Data shown:
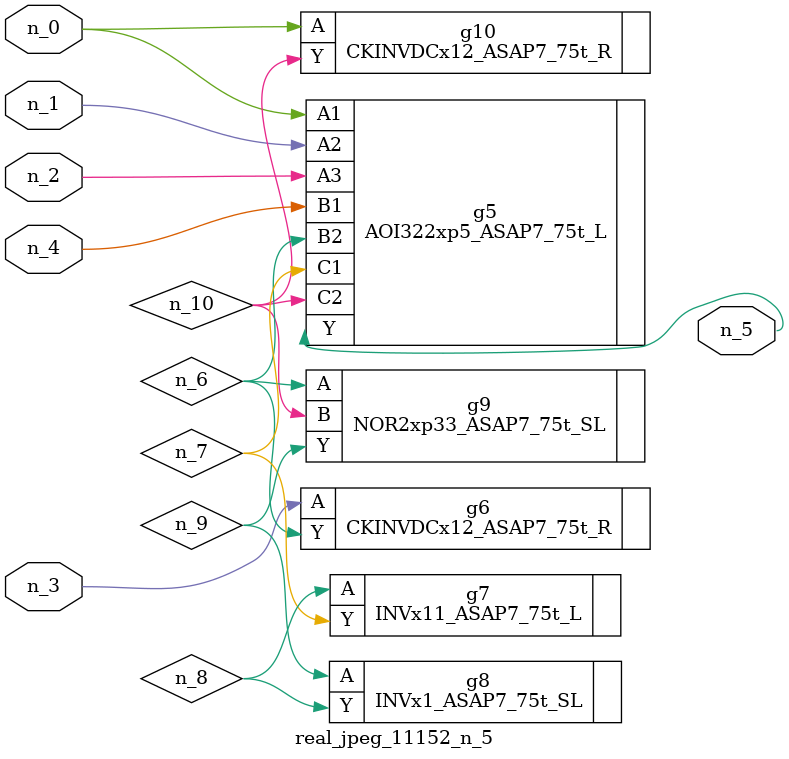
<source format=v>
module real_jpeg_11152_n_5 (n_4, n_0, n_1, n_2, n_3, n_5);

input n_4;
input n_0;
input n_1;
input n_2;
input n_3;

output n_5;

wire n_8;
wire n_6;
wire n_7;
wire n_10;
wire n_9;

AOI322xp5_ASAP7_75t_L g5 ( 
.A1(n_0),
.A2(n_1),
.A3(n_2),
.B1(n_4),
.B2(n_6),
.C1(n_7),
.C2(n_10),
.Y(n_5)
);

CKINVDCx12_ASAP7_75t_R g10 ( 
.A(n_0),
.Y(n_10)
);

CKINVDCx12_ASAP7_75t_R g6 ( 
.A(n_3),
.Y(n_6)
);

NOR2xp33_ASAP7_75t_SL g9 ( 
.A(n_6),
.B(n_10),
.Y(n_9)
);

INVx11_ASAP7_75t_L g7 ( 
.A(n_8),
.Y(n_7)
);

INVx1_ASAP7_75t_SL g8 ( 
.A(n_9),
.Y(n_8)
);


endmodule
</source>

==

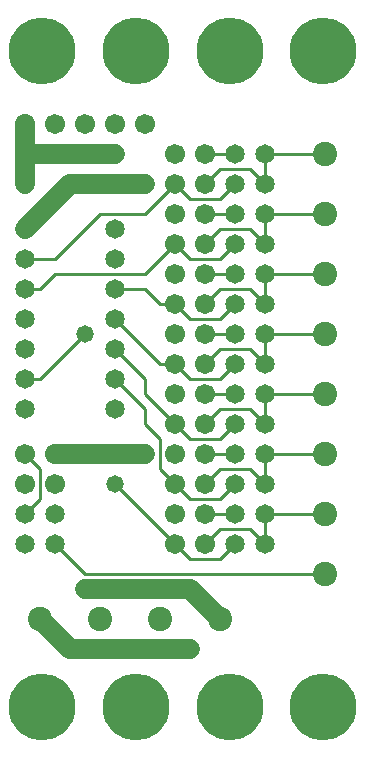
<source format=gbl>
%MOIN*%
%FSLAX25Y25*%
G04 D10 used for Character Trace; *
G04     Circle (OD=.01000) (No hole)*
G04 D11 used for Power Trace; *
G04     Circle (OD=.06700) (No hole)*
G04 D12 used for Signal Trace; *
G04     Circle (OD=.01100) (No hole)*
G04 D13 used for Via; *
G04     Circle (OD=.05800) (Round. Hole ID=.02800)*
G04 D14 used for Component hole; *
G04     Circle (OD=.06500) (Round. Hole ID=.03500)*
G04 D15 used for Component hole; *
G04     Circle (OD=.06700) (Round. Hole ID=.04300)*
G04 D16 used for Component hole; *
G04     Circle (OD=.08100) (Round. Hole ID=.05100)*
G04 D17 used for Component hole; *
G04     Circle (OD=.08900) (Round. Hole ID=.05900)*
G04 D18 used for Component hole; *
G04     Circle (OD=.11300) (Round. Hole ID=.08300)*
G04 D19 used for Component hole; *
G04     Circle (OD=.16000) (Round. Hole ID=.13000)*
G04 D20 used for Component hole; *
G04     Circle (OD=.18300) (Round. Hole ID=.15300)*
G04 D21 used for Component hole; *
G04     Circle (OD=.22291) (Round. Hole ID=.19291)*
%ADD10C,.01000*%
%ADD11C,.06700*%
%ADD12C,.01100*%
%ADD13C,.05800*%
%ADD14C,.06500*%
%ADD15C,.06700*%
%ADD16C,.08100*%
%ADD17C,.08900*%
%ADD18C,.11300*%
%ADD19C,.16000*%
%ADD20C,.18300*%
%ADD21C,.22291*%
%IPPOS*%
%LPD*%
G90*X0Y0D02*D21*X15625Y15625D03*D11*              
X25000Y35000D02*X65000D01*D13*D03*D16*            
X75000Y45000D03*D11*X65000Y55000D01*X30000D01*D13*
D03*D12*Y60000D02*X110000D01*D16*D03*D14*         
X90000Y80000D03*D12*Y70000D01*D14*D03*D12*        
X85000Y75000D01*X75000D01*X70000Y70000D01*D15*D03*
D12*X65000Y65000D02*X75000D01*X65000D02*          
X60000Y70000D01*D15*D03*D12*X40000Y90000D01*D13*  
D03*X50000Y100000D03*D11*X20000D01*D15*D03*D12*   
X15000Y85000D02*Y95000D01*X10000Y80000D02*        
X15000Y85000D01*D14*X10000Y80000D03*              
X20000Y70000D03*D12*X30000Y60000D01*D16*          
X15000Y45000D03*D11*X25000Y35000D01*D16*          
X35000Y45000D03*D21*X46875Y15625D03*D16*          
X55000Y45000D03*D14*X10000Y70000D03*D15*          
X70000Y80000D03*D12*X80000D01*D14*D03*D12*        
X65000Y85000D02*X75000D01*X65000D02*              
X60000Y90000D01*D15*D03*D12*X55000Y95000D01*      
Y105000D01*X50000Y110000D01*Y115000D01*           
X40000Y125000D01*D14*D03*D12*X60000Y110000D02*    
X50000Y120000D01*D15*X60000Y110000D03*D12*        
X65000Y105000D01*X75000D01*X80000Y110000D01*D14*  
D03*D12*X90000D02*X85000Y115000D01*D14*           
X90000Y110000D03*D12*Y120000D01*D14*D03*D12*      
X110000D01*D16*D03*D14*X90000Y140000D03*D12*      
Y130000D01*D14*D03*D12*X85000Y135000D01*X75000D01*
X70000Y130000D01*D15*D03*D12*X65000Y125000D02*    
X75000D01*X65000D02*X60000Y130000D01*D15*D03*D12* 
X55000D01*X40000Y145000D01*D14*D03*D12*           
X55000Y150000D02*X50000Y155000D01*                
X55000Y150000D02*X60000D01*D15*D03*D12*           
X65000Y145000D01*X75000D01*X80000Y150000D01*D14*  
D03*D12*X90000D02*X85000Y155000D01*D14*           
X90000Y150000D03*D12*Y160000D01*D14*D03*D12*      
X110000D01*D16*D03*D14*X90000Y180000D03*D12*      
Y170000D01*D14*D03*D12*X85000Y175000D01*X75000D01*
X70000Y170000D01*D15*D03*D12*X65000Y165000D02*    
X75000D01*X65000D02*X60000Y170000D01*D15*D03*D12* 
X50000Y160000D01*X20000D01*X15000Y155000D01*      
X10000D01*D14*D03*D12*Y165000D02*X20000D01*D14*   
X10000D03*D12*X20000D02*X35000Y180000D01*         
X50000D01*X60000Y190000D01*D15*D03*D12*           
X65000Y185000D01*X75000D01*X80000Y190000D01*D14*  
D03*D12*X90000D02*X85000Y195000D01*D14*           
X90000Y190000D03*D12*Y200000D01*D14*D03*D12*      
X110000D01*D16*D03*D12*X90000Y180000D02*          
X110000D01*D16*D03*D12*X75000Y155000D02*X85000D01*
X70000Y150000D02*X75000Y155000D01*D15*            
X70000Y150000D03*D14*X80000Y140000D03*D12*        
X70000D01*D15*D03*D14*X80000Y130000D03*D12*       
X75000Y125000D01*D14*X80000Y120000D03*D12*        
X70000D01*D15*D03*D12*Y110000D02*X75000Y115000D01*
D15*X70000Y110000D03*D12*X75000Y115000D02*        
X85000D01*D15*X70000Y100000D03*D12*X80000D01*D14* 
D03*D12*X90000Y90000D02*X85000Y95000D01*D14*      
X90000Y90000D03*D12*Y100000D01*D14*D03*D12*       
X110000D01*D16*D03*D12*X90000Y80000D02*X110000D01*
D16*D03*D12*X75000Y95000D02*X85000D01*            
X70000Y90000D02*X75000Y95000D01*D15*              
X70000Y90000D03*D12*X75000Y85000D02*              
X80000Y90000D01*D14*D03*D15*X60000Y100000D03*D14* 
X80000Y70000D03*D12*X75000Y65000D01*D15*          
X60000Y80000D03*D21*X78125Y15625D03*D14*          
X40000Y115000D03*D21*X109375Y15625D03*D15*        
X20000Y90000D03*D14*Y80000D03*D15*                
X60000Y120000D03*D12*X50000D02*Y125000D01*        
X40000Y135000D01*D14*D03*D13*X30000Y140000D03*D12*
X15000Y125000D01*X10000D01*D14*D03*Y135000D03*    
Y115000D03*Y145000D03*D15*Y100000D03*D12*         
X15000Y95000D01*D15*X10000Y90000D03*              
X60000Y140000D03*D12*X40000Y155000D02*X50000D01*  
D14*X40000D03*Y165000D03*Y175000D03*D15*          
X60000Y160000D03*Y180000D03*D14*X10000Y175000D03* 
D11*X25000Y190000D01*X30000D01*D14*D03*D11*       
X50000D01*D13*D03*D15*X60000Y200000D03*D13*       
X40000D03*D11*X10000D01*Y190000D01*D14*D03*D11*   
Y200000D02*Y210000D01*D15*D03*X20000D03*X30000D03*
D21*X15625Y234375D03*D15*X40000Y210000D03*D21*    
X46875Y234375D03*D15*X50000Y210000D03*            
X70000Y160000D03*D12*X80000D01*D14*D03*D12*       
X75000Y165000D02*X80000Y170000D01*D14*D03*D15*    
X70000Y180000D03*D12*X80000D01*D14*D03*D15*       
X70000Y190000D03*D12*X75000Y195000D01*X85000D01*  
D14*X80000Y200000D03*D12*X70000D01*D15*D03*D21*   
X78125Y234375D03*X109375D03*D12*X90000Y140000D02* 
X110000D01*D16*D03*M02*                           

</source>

Assigned task:
Copy out, word for word, the part of the entries above that begins at the line with "X50000D01*X60000Y190000D01*D15*D03*D12*" and ends at the line with "D03*D12*X90000Y90000D02*X85000Y95000D01*D14*", including both.

Answer area:
X50000D01*X60000Y190000D01*D15*D03*D12*           
X65000Y185000D01*X75000D01*X80000Y190000D01*D14*  
D03*D12*X90000D02*X85000Y195000D01*D14*           
X90000Y190000D03*D12*Y200000D01*D14*D03*D12*      
X110000D01*D16*D03*D12*X90000Y180000D02*          
X110000D01*D16*D03*D12*X75000Y155000D02*X85000D01*
X70000Y150000D02*X75000Y155000D01*D15*            
X70000Y150000D03*D14*X80000Y140000D03*D12*        
X70000D01*D15*D03*D14*X80000Y130000D03*D12*       
X75000Y125000D01*D14*X80000Y120000D03*D12*        
X70000D01*D15*D03*D12*Y110000D02*X75000Y115000D01*
D15*X70000Y110000D03*D12*X75000Y115000D02*        
X85000D01*D15*X70000Y100000D03*D12*X80000D01*D14* 
D03*D12*X90000Y90000D02*X85000Y95000D01*D14*      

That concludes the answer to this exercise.